Analysts are obviously expecting a massive growth pick up into the latter half of the year. The stockmarket is pricing in 4% GDP growth and I think we’ll be lucky to avoid a global recession. Now that is a variant perception. It seems unlikely to me that the P/E multiple can expand from already somewhat elevated levels at a time when analyst estimates will be coming down and growth might disappoint. Who is really going to shoot the lights out this quarter with great growth rates apart from maybe Apple (which is down 10% from its recent peak)?
Policy Driven Markets
A recent McKinsey Global Institute report reviewed 36 examples of balance sheet recessions since 1900. The standard response in about 50% of cases was a mix of belt-tightening, currency depreciation, modest inflation and export led growth based on that devalued currency. Whilst this option may be open to an individual nation it is not available to the developed world as a whole; not all currencies can devalue simultaneously and who drives the export led growth?
In the remainder of balance sheet recessions the resolution was by either high inflation or default. Defaults tended to occur in countries that borrowed in foreign currencies and high inflation in those countries which had the ability to create their own currency.
“I have absolutely no doubt that when the time comes for us to reduce the size of the balance sheet that we’ll find that a whole lot easier than we did when expanding it.” Mervyn King, Governor of the Bank of England
“One hundred percent.” Ben Bernanke, Chairman of the Federal Reserve in response to a question asking what degree of confidence he had in his ability to control inflation.

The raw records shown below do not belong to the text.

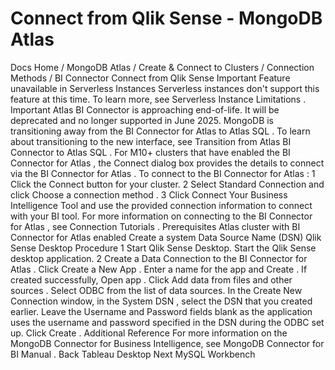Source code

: # Connect from Qlik Sense - MongoDB Atlas


Docs Home / MongoDB Atlas / Create & Connect to Clusters / Connection Methods / BI Connector Connect from Qlik Sense Important Feature unavailable in Serverless Instances Serverless instances don't support this
feature at this time. To learn more, see Serverless Instance Limitations . Important Atlas BI Connector is approaching end-of-life.
It will be deprecated and no longer supported in June 2025. MongoDB is transitioning away from the BI Connector for Atlas to Atlas SQL .
To learn about transitioning to the new interface, see Transition from Atlas BI Connector to Atlas SQL . For M10+ clusters that have enabled the BI Connector for Atlas , the Connect dialog box provides the details to connect via the BI Connector for Atlas . To connect to the BI Connector for Atlas : 1 Click the Connect button for your cluster. 2 Select Standard Connection and
click Choose a connection method . 3 Click Connect Your Business Intelligence Tool and use the provided connection information to connect with
your BI tool. For more information on connecting to the BI Connector for Atlas , see Connection Tutorials . Prerequisites Atlas cluster with BI Connector for Atlas enabled Create a system Data Source Name (DSN) Qlik Sense Desktop Procedure 1 Start Qlik Sense Desktop. Start the Qlik Sense desktop application. 2 Create a Data Connection to the BI Connector for Atlas . Click Create a New App . Enter a name for the app and Create .  If created
successfully, Open app . Click Add data from files and other sources . Select ODBC from the list of data sources. In the Create New Connection window, in the System DSN , select the DSN that you created earlier. Leave the Username and Password fields
blank as the application uses the username and password specified
in the DSN during the ODBC set up. Click Create . Additional Reference For more information on the MongoDB Connector for Business
Intelligence, see MongoDB Connector for BI Manual . Back Tableau Desktop Next MySQL Workbench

Q4 2011 marked a clear shift in policy emphasis towards the high inflation option. As I stated in last month’s factsheet central bankers have chosen their path. The Bank of Japan, the European Central Bank and the SNB are coming under increasing political pressure from beleaguered politicians and embattled electorates to “do something”. If we have another growth scare they could move further towards promoting growth and protecting the banking. Markets have proven to be extremely reactionary and policy driven over the last few years. There doesn’t seem to be any major intervention on the cards for the next 3 months so where do the markets go?
A short in the Aussie Dollar CurrencyShares Australian Dollar Trust (NYSE:FXA) against the US Dollar represents one of the largest positions in my portfolio at around 18%. The rationale was explained here http://kelpie-capital.com/2012/01/18/whats-going-down-down-under-the-case-for-shorting-australian-dollars/
As demonstrated below there is an obvious relationship between China Power Output and Chinese GDP growth. What is perhaps less obvious but more interesting is the relationship between Chinese power output and AUD/USD. In Jan 2012 Chinese electricity generation was down 7.5% year over year which seems pretty significant to me even allowing for the Chinese New Year.
The Most Incredible Chart of the Last 5 Years
Anyone who knows me has been sent this chart over the last few years and this is the most recent update I could find. What is absolutely amazing is not only how unprecedented the 2007 recession is but also how recessions since 1981 have been getting consecutively worse.
This would possibly vindicate my long held belief that “the jobs aren’t coming back”, the problems are structural not cyclical, the blue collar industries and lower middle class jobs of the US and Europe are gone, outsourced and automated. New industries (Shale Drilling, Healthcare, IT?) will eventually replenish most these jobs but this may take a decade for re-training and re-orientation. In places like the Euro-Zone we just don’t have that much time.